MAYER, Circuit Judge.

The United States appeals the judgment of the United States Court of Federal Claims, which issued a permanent injunction vacating the government’s contract award to U.S. Foodservice, Inc. (“USF”) and finding in favor of Labatt Food Service, Inc. (“Labatt”) due to the government’s failure to adhere to the solicitation’s prescribed method of transmission in the procurement process. Labatt v. United States, 84 Fed.Cl. 50 (2008). Because La-batt lacks standing to challenge the award, we reverse.

BACKGROUND

On January 4, 2007, the Defense Supply Center Philadelphia (“DSC”), a branch of the Defense Logistics Agency, issued Solicitation and Request for Proposals No. SPM300-06-R-0063 (“RFP”) to obtain a contract for a full-line food distributor service for military facilities and other authorized customers in the Texas/Oklahoma area. This solicitation was a best value procurement. Under the RFP, initial offers were to be submitted in paper copy to the agency, and subsequent modifications or revisions of offers were to be transmitted by paper copy or facsimile. Labatt, USF, and Ben E. Keith Foods (“BEK”) each submitted competitive offers in accordance with the solicitation.

_DIRECTIONS_
1. According to the court opinion, on what date did the Defense Supply Center Philadelphia issue the solicitation?
2. Please duplicate the court opinion from "MAYER, Circuit Judge." up to and including "award, we reverse.".
3. Write the next part of the court opinion, picking up after its final sentence.

_ENTRIES SHOWN_

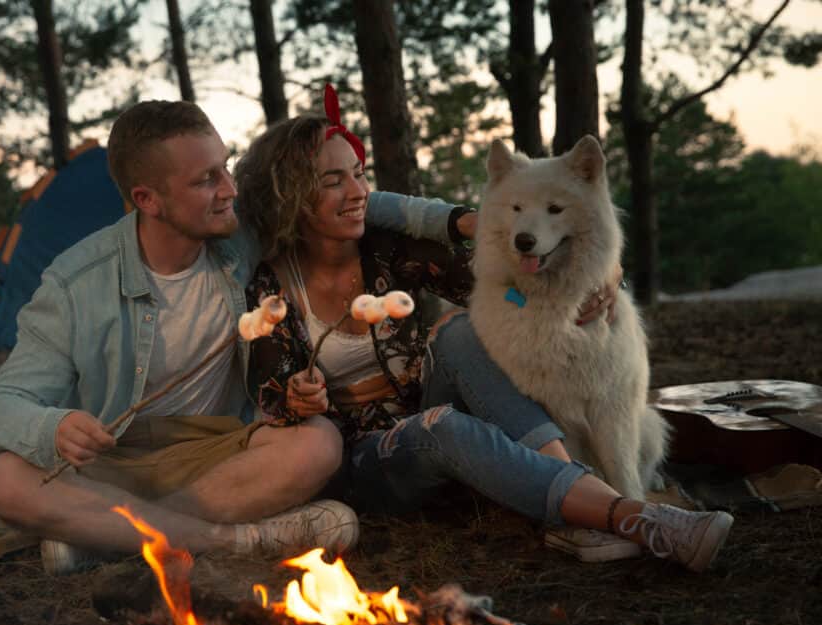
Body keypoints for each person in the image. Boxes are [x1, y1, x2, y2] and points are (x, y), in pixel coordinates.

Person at [237, 91, 734, 572]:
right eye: (333, 181)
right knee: (444, 426)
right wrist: (300, 397)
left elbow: (506, 270)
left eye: (360, 175)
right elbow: (273, 395)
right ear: (294, 195)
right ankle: (629, 517)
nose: (358, 192)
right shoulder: (272, 284)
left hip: (423, 411)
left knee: (461, 334)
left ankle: (577, 492)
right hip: (366, 460)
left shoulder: (386, 249)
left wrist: (605, 270)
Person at [0, 99, 472, 575]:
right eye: (206, 179)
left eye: (226, 167)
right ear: (147, 199)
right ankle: (233, 540)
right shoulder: (75, 283)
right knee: (5, 479)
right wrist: (55, 427)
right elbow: (1, 404)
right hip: (116, 457)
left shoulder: (238, 235)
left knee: (319, 444)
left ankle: (104, 538)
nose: (230, 188)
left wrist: (455, 219)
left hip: (219, 452)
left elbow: (346, 200)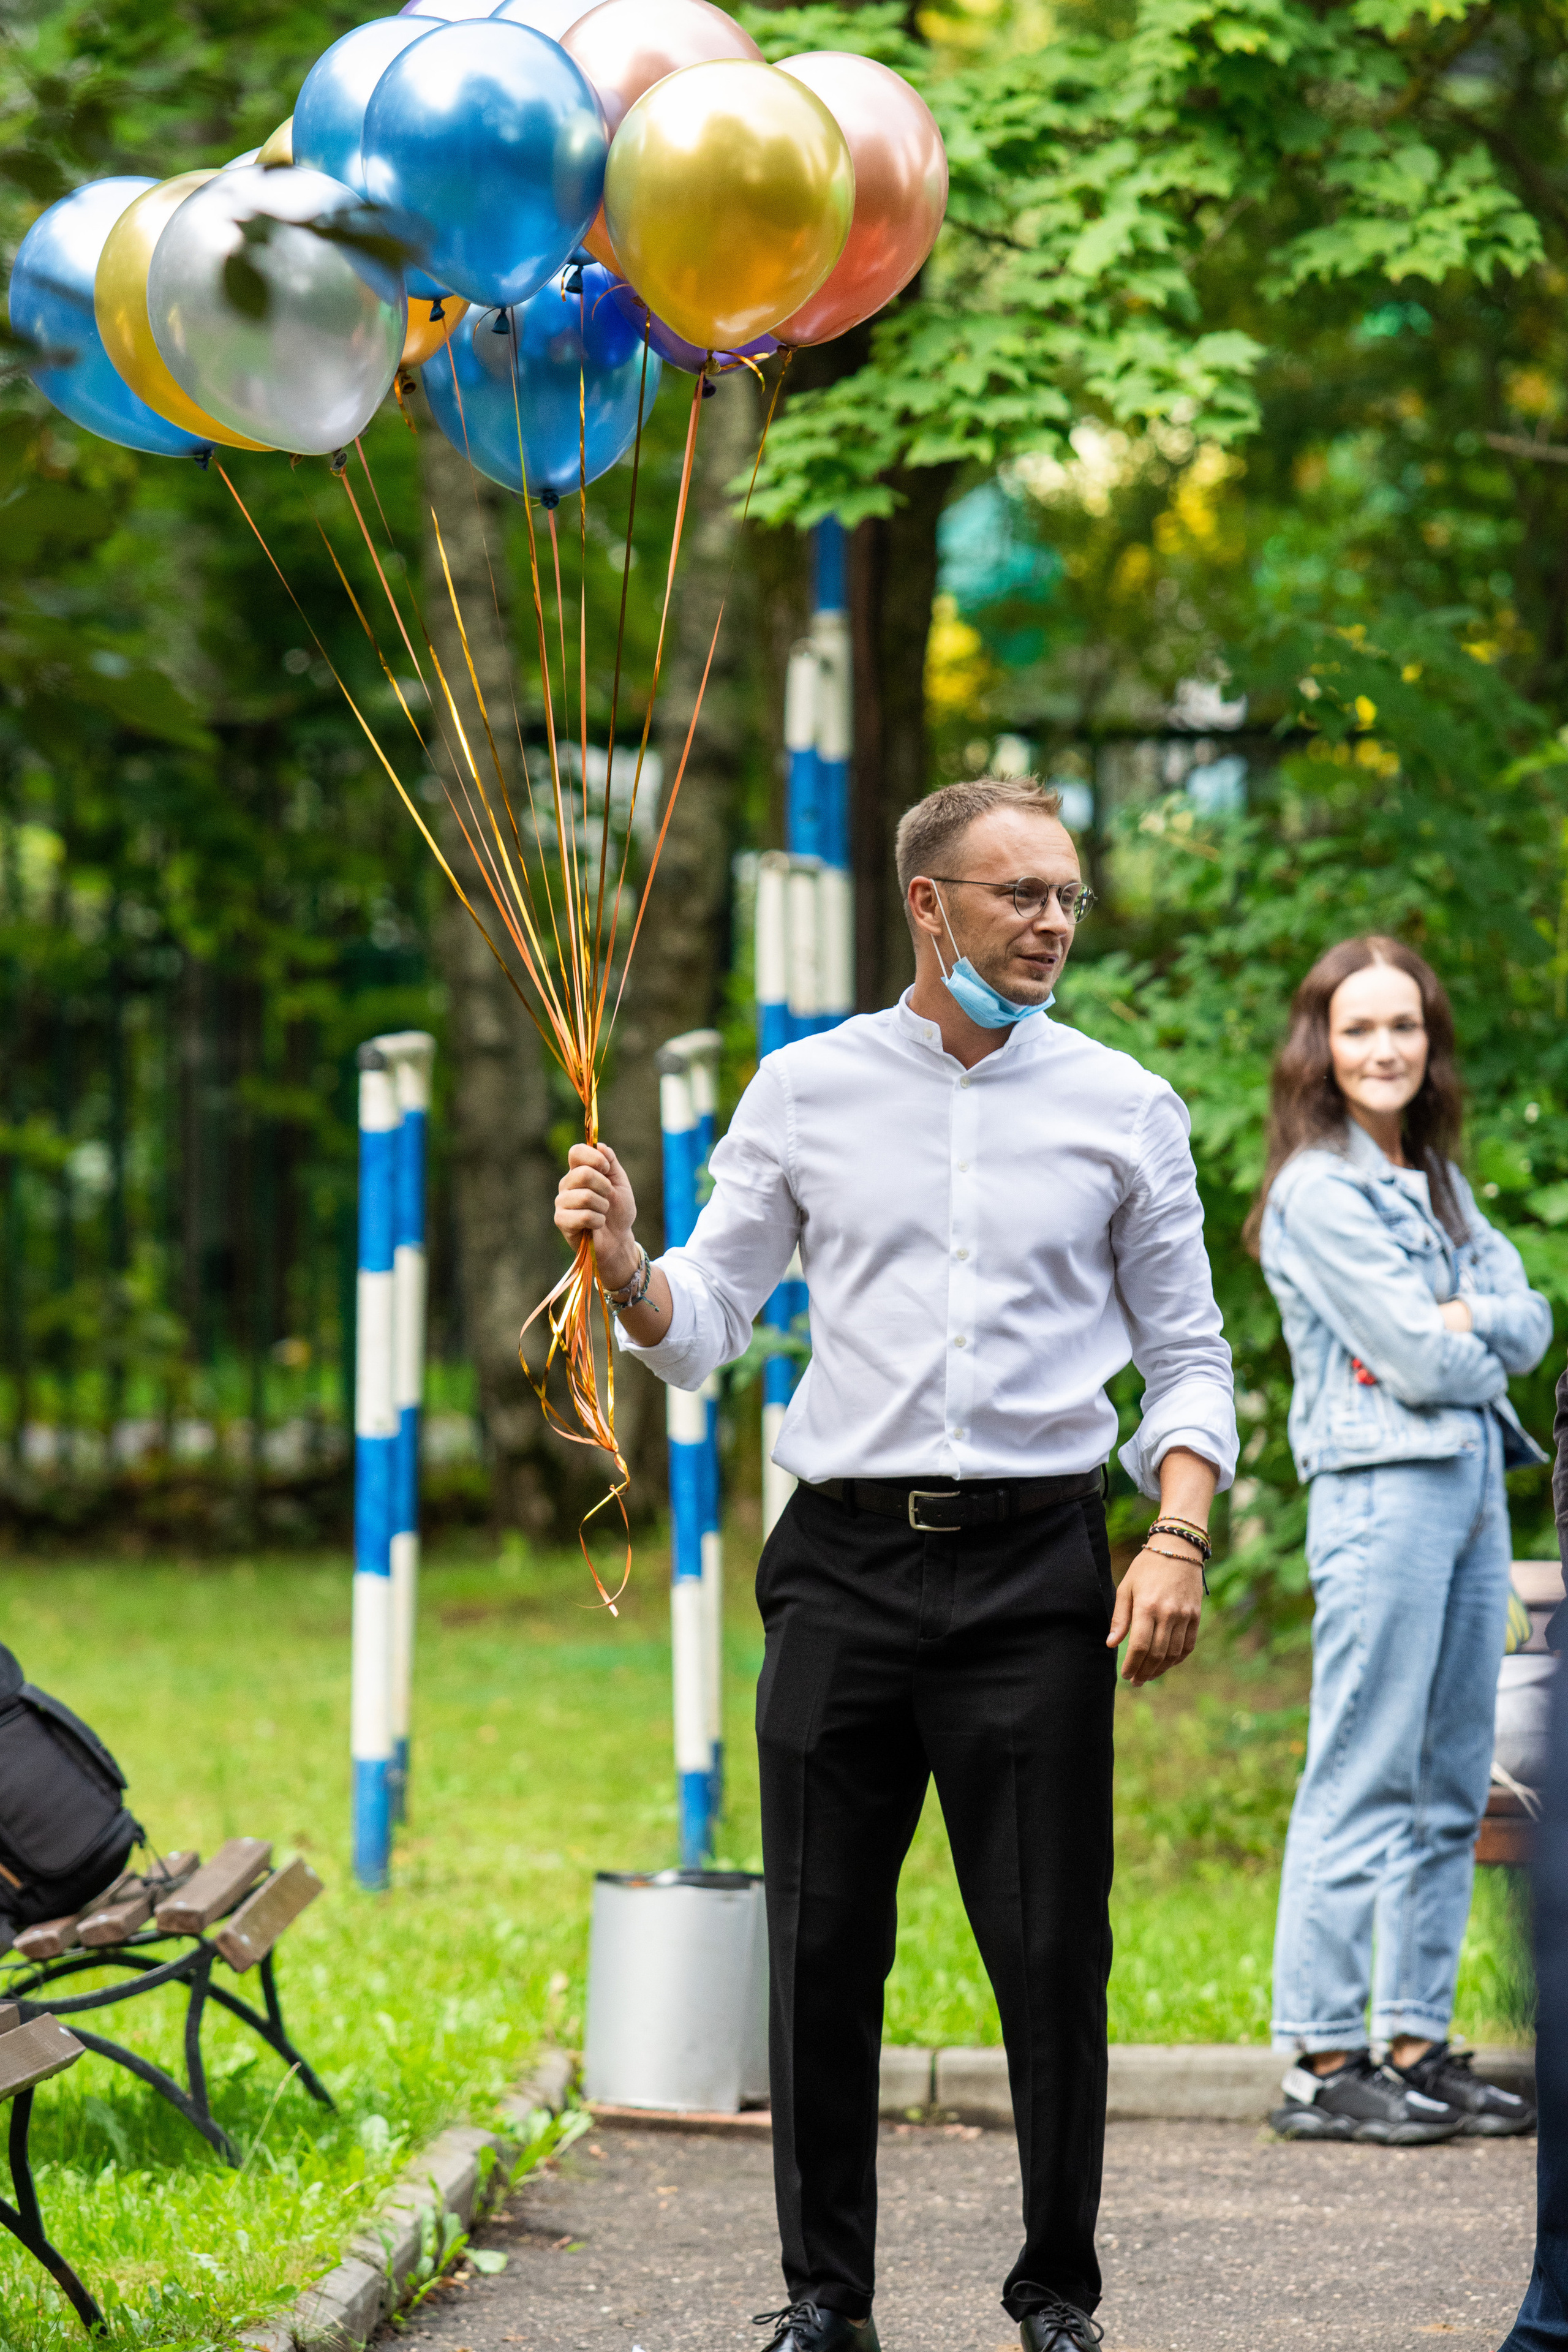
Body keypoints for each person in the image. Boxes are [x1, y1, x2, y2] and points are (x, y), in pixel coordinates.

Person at [554, 777, 1237, 2352]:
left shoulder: (1123, 1106)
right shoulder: (801, 1091)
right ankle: (823, 2303)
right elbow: (702, 1328)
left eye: (1067, 894)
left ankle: (1055, 2295)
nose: (1053, 921)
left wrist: (1178, 1527)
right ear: (927, 906)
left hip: (1034, 1572)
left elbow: (1186, 1357)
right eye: (1019, 895)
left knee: (1051, 1943)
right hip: (844, 1568)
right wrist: (624, 1272)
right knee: (817, 1946)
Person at [1247, 935, 1549, 2144]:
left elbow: (1518, 1325)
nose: (1382, 1049)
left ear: (1428, 1044)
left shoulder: (1436, 1180)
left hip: (1471, 1490)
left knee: (1443, 1779)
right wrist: (1463, 1329)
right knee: (1361, 1771)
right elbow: (1423, 1359)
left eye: (1403, 1027)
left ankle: (1413, 2045)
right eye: (1357, 1028)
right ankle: (1322, 2059)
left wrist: (1461, 1316)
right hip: (1380, 1497)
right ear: (1319, 1045)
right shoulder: (1316, 1192)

_SET OF ANSWERS_
1. January 4, 2007

2.
MAYER, Circuit Judge.

The United States appeals the judgment of the United States Court of Federal Claims, which issued a permanent injunction vacating the government’s contract award to U.S. Foodservice, Inc. (“USF”) and finding in favor of Labatt Food Service, Inc. (“Labatt”) due to the government’s failure to adhere to the solicitation’s prescribed method of transmission in the procurement process. Labatt v. United States, 84 Fed.Cl. 50 (2008). Because La-batt lacks standing to challenge the award, we reverse.

3.
On July 30, 2007, after reviewing the three initial proposals, DSC e-mailed a letter to the offerors opening negotiations and requesting additional information. Despite clear instruction in the solicitation and the July 30, 2007, agency e-mail that responses were to be transmitted by facsimile, all three offerors responded to this request for information and clarification via e-mail. Thus, substantive proposal revisions were transmitted to the agency in a manner neither anticipated nor permitted by the solicitation.

On December 4, 2007, DSC awarded the prime vendor contract to USF. Three days later, the agency debriefed Labatt, providing the overall ratings and factor ratings that resulted in its decision, as well as the relative merits, strengths and weaknesses of Labatt’s proposal. Labatt filed Government Accountability Office (“GAO”) protests alleging that DSC misevaluated the offers. In response, DSC elected to take corrective action by issuing amendments 0004, 0005 and 0006 to the solicitation, which clarified provisions relating to the *1378 evaluation of past performance, and reopened the procurement to allow revised proposals on those issues. All three offer-ors e-mailed their responses to these amendments within the timeframe required by DSC.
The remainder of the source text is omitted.